A New Wabi-Sabi Stereotype for WV (or what West Virginia Can Learn from Swiss Cheese)

I was pleased to be invited by Jason Keeling of aBetterWestVirginia.com to participate in his idea to share and help define a new stereotype for West Virginia on this West Virginia Day. I think it's a great way to celebrate our state's 145th birthday.

I'm eager to read the ideas of my fellow Mountain State bloggers and comments from others as posts are published throughout the day. The idea has already garnered some positive press in the Charleston Gazette, and hopefully it will be a catalyst for further discussion and reflection about what West Virginia is and what West Virginia will be in the future.

As I considered my own perceptions and experiences, many thoughts and ideas came to mind. There are so many reasons why I feel privileged to live and raise my family here. Ultimately though, I think that the new stereotype for West Virginia is epitomized by the Japanese concept that I have adopted as the title of my blog, Wabi-Sabi.

It is the unconventional concept of Wabi-Sabi that epitomizes what I hope will become West Virginia's new stereotypes.

As I've noted often before...
Wabi-Sabi is the way of the new and unfinished (Wabi) as it interacts with the aged and wise (Sabi).
  • It's the beauty of things imperfect, impermanent, and incomplete.
  • It's the beauty of things modest and humble.
  • It's the beauty of things unconventional.
In other words, Wabi-Sabi is the difference between a pre-fabricated slick piece of furniture and a hand crafted piece of woodwork.   True beauty and value is sometimes found in small imperfections, rather than slick perfection.

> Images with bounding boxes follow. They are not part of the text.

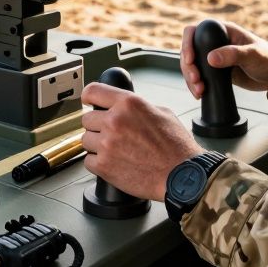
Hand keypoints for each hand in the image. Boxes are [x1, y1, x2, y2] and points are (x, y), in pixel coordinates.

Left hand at [80, 82, 202, 200]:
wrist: (181, 175)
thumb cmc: (176, 147)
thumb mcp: (162, 113)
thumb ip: (137, 107)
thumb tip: (124, 106)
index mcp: (128, 104)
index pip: (92, 91)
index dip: (89, 97)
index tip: (89, 103)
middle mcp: (114, 121)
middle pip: (87, 119)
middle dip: (97, 126)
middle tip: (112, 134)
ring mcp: (107, 144)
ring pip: (86, 140)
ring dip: (97, 145)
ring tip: (117, 150)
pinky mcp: (104, 166)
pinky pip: (88, 161)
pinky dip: (99, 163)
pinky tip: (115, 163)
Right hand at [179, 20, 267, 98]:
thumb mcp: (252, 55)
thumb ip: (233, 55)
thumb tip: (211, 58)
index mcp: (223, 31)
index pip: (196, 30)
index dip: (188, 43)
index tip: (190, 59)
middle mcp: (216, 42)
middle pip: (190, 49)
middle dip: (188, 66)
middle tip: (196, 79)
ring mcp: (215, 57)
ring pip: (192, 64)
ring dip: (191, 77)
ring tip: (199, 90)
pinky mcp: (216, 71)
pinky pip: (200, 75)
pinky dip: (196, 85)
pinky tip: (199, 93)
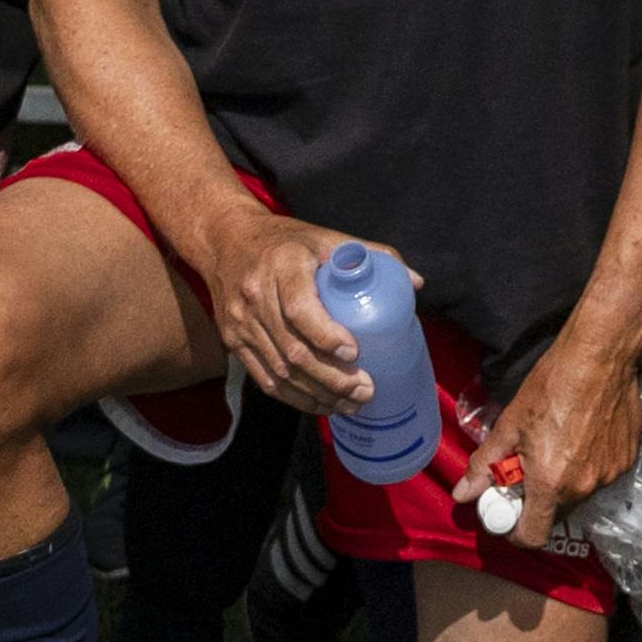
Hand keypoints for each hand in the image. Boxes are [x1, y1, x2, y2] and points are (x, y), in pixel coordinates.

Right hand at [209, 216, 403, 420]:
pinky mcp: (233, 342)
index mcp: (283, 265)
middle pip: (293, 349)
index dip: (327, 335)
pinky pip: (264, 378)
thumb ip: (371, 256)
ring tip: (350, 404)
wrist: (225, 240)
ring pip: (279, 370)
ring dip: (317, 394)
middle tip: (365, 390)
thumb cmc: (285, 241)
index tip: (355, 351)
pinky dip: (293, 397)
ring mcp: (240, 323)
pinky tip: (319, 403)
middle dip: (332, 377)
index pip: (300, 308)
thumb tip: (415, 283)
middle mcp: (256, 296)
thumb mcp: (326, 237)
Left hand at [471, 327, 641, 531]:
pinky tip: (584, 435)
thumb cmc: (552, 385)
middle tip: (530, 466)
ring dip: (565, 480)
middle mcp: (583, 486)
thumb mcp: (510, 424)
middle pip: (555, 512)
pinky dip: (588, 464)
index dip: (516, 529)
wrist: (602, 355)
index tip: (510, 509)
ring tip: (559, 443)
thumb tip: (462, 494)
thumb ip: (484, 466)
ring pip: (579, 492)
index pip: (532, 536)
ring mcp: (610, 473)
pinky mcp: (628, 458)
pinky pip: (601, 474)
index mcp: (550, 483)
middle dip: (539, 497)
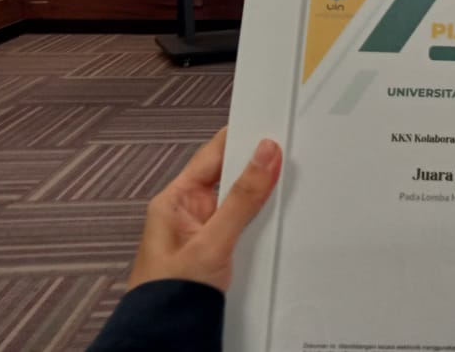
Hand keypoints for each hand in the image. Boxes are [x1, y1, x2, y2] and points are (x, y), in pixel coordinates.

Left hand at [127, 127, 281, 292]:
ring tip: (288, 184)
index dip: (242, 136)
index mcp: (175, 199)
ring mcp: (204, 231)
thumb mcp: (213, 241)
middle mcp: (189, 211)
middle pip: (230, 175)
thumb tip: (265, 153)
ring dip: (262, 196)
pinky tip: (279, 218)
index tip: (272, 124)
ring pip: (240, 200)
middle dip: (258, 166)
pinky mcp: (219, 250)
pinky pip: (245, 224)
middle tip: (289, 153)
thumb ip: (242, 198)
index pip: (213, 153)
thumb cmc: (169, 296)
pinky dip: (262, 220)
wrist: (165, 340)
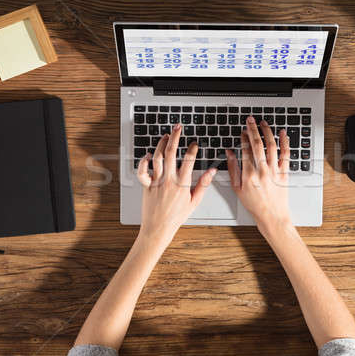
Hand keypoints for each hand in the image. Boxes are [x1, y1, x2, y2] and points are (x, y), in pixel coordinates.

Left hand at [137, 124, 215, 245]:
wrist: (158, 228)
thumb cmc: (176, 216)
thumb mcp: (194, 201)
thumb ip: (203, 184)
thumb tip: (211, 171)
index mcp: (182, 184)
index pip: (189, 160)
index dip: (193, 149)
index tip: (194, 144)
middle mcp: (168, 180)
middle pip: (172, 153)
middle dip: (176, 137)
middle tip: (178, 127)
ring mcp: (156, 181)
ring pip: (158, 157)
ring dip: (161, 144)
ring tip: (166, 136)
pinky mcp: (146, 185)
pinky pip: (142, 170)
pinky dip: (144, 161)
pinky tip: (149, 154)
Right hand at [226, 116, 291, 228]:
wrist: (272, 215)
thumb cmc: (254, 204)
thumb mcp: (237, 188)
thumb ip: (233, 169)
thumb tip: (230, 153)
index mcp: (249, 174)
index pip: (245, 150)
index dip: (243, 138)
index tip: (243, 131)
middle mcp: (262, 171)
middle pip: (257, 144)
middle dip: (253, 129)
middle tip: (250, 120)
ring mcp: (275, 171)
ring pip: (271, 146)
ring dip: (267, 132)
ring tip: (263, 123)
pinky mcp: (285, 173)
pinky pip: (286, 154)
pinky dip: (285, 142)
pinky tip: (282, 133)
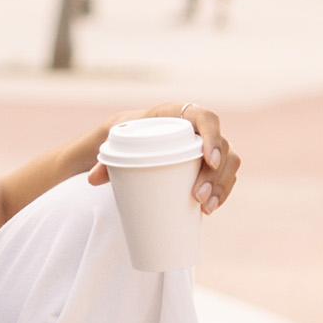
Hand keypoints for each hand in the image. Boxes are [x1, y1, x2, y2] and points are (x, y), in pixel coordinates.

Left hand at [88, 102, 239, 214]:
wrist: (129, 138)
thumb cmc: (125, 133)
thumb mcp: (115, 140)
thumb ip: (105, 158)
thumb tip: (93, 179)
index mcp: (179, 114)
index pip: (206, 118)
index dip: (213, 137)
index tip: (209, 160)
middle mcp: (199, 129)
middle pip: (223, 146)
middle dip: (215, 174)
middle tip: (197, 196)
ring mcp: (206, 147)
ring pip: (229, 163)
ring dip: (221, 186)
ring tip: (205, 207)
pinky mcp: (207, 164)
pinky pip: (225, 176)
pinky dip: (221, 192)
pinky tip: (210, 208)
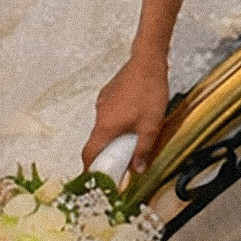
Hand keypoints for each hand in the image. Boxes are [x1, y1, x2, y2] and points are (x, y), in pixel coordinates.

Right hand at [84, 53, 170, 175]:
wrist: (148, 62)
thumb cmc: (148, 91)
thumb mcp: (151, 127)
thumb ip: (143, 150)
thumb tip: (137, 169)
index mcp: (105, 127)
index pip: (89, 153)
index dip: (90, 168)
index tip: (94, 178)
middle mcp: (100, 115)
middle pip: (97, 141)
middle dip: (107, 153)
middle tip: (120, 161)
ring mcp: (103, 102)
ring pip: (105, 126)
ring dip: (114, 136)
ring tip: (132, 137)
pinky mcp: (109, 93)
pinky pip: (109, 113)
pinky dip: (117, 121)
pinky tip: (134, 118)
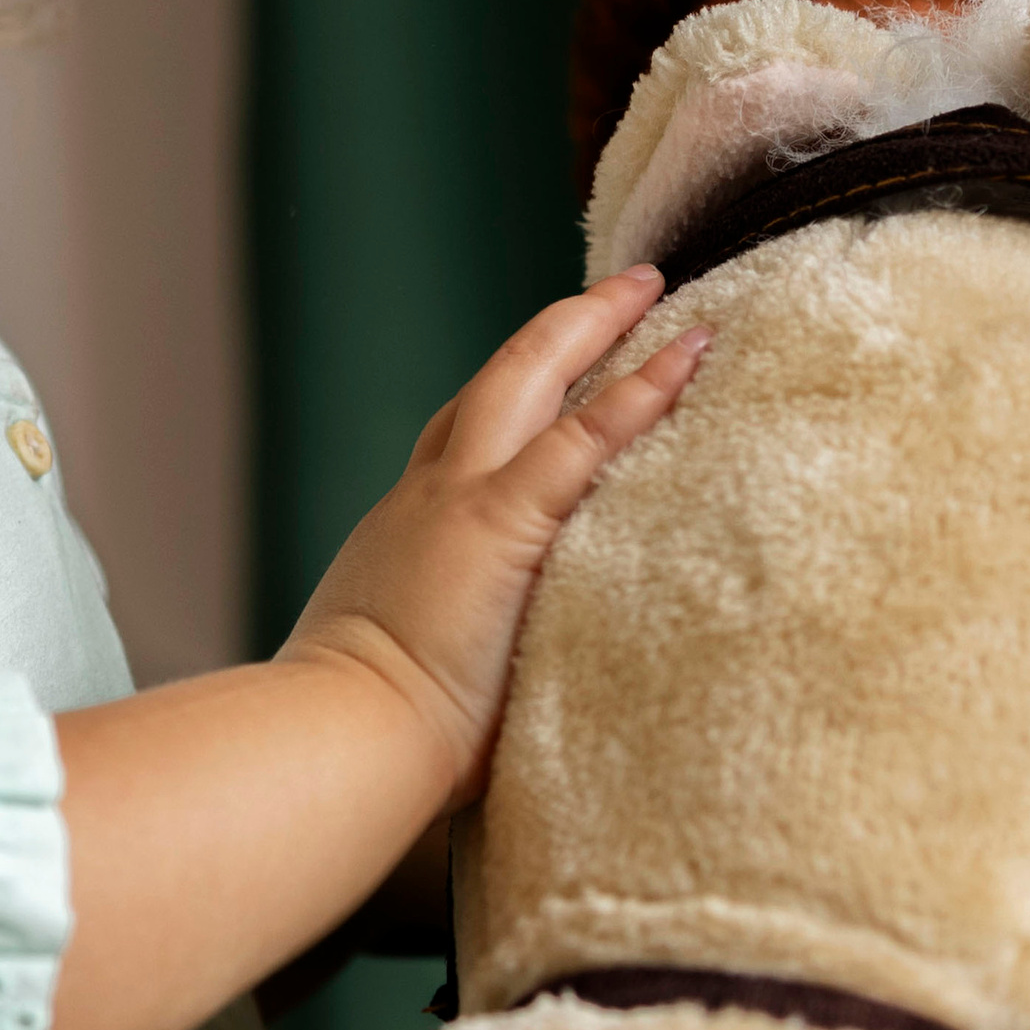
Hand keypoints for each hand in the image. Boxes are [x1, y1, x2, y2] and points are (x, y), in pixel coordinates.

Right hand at [279, 271, 707, 809]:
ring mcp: (464, 502)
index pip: (458, 442)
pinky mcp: (502, 524)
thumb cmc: (362, 740)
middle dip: (558, 332)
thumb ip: (434, 656)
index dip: (505, 399)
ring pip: (532, 381)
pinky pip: (584, 439)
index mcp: (405, 534)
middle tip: (616, 293)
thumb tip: (459, 698)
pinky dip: (639, 392)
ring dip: (596, 328)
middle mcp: (429, 498)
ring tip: (656, 290)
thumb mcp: (387, 672)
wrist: (340, 738)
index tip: (546, 371)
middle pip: (494, 385)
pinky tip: (688, 354)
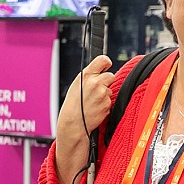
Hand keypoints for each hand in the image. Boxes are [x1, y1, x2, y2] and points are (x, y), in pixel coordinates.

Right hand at [53, 55, 113, 183]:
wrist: (74, 123)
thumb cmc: (73, 104)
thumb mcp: (77, 85)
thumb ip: (90, 76)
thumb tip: (102, 68)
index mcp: (86, 75)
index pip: (102, 60)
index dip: (106, 63)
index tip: (107, 65)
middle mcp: (95, 83)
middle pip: (110, 76)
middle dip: (106, 82)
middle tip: (96, 90)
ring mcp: (103, 94)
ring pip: (110, 90)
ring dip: (104, 95)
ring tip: (92, 102)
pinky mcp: (107, 104)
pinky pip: (110, 101)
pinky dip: (104, 105)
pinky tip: (95, 108)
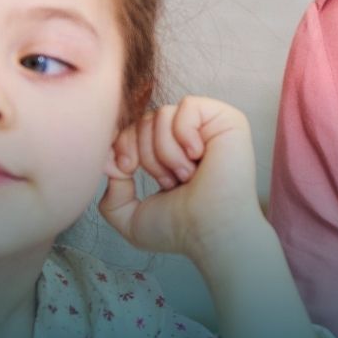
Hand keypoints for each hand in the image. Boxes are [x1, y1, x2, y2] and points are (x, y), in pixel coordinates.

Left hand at [100, 96, 264, 259]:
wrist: (209, 231)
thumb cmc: (179, 228)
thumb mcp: (130, 217)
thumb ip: (111, 195)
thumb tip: (111, 163)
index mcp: (169, 153)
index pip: (133, 128)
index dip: (121, 144)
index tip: (126, 171)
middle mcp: (189, 137)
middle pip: (144, 119)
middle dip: (145, 153)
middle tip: (169, 181)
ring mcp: (208, 127)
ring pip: (162, 114)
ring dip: (166, 151)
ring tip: (187, 175)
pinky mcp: (226, 119)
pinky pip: (187, 106)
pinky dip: (184, 133)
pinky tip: (198, 156)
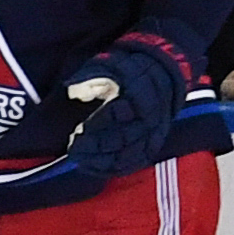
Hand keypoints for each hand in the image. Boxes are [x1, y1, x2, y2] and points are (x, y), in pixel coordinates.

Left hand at [63, 32, 190, 178]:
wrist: (161, 76)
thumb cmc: (128, 70)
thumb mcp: (109, 65)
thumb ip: (91, 77)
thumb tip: (72, 90)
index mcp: (140, 95)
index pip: (119, 115)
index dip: (97, 125)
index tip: (77, 130)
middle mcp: (151, 118)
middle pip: (123, 139)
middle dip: (96, 146)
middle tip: (73, 147)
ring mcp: (153, 135)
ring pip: (128, 156)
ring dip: (101, 161)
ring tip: (79, 159)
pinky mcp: (151, 146)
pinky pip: (133, 163)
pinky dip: (112, 169)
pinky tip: (91, 167)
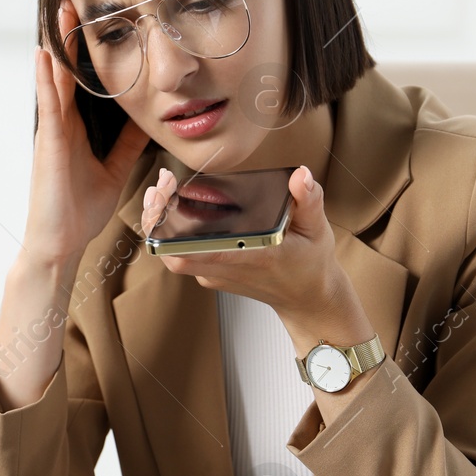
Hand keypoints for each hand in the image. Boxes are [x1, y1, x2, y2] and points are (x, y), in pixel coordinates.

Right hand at [20, 0, 151, 268]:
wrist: (62, 243)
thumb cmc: (80, 210)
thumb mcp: (115, 170)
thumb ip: (127, 144)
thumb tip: (146, 119)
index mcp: (75, 127)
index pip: (80, 79)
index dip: (84, 50)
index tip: (92, 19)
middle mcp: (61, 123)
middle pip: (64, 70)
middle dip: (68, 36)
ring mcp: (52, 131)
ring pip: (53, 79)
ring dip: (55, 45)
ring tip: (59, 12)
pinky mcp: (48, 144)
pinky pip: (48, 105)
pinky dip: (46, 80)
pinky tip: (45, 56)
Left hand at [140, 164, 373, 346]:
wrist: (306, 300)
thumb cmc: (310, 265)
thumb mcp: (317, 230)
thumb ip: (309, 201)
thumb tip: (300, 176)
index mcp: (251, 257)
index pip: (198, 250)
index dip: (171, 227)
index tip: (165, 197)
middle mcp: (227, 269)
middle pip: (172, 252)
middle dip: (157, 219)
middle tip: (160, 187)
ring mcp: (216, 274)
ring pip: (173, 254)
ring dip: (162, 224)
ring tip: (163, 191)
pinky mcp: (212, 274)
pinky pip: (183, 254)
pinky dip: (173, 232)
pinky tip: (176, 206)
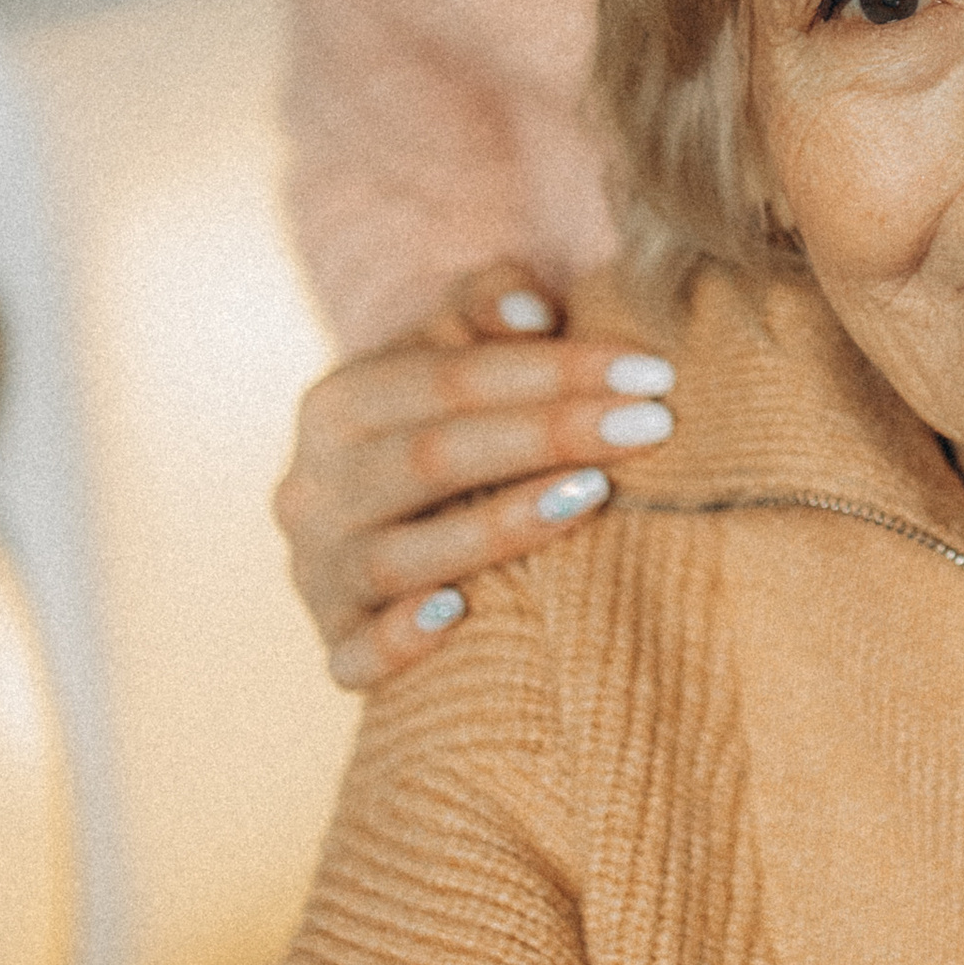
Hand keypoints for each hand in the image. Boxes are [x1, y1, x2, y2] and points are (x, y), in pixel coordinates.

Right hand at [275, 262, 676, 689]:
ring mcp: (318, 575)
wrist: (390, 519)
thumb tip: (532, 312)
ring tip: (594, 496)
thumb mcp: (455, 352)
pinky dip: (399, 640)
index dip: (552, 370)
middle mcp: (312, 489)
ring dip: (499, 528)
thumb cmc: (449, 425)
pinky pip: (354, 656)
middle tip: (651, 427)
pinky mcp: (333, 648)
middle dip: (548, 436)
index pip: (449, 378)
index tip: (650, 372)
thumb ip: (485, 308)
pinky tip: (460, 617)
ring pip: (400, 556)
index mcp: (338, 404)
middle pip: (431, 457)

West Virginia is a Wabi-Sabi state in many different ways. It is rustic and unassuming. Its people are humble and unconventional. We are not perfect and rarely claim to be.

For example, we have some of the most talented artisans in the world and WV glass makers such as Blenko are internationally acclaimed. The essence of the combination of their artistic beauty combined with functionality is Wabi-Sabi.

Also, workers in WV are known for their reliability. Although sadly their work ethic has too often been exploited by those who place profit above safety. Nonetheless, companies including Toyota have recognized the value that WV workers bring to their corporate endeavors.

West Virginia celebrities such as Jennifer Garner, Don Knotts, Brad Paisley and others are typically modest and humble - another component of Wabi-Sabi.

Acclaimed business leaders from West Virginia such as Cisco's John Chambers and the late Rev. Dr. Leon Sullivan also epitomize this concept.

Even the recent success of WVU's football and basketball teams with the unconventional approaches of Rich Rodriguez and John Beilein has evoked descriptions that could be characterized as Wabi-Sabi. Even after both coaches left, their teams continued to excel - demonstrating the resilience that is so common in WV.  I think that's part of why the state has embraced the teams so much.  The fans of Marshall University feel a similar bond following the Huntington community's comeback after the 1970 plane crash as commemorated in the film, "We Are... Marshall".

Even our state's history is somewhat imperfect, incomplete and unconventional, but beautiful nonetheless. Most folks outside our borders don't realize that the counties that make up WV were formerly part of Virginia and petitioned to rejoin the Union after Virginia joined the Confederacy during the US Civil War. (Personally, I think that should give West Virginia first dibs on the name Virginia, but that's for another day.)

Also, rather than being a state full of racists as the pundits claimed during the recent Democratic Primary, our state has a rich history of outstanding accomplishments from African American leaders including Dr. Carter G. Woodson, Booker T. Washington, the aforementioned Rev. Sullivan and many others including Henry Louis Gates Jr.

There are many more examples that I could share, and I expect that many will be discussed by my fellow WV bloggers today, but I think that these are the type of things that distinguish West Virginia from many other states and should be the essence of our new WV stereotype.

Just as blogs and Web 2.0 technologies have redefined what a "good" website should be compared to the conventional wisdom of 2000 and before, I think that West Virginia has an opportunity to embrace it's inner Wabi-Sabi and define our own new stereotypes while the others hopefully fade away into oblivion.

We should embrace what makes us unconventional, imperfect and modest, yet at the same time makes us beautiful and gives us our unique value.

Ultimately, West Virginia is like swiss cheese. We have lots of "holes", but rather than cursing them, we should recognize it is those proverbial holes that make us who and what we are... wild and wonderful West Virginia!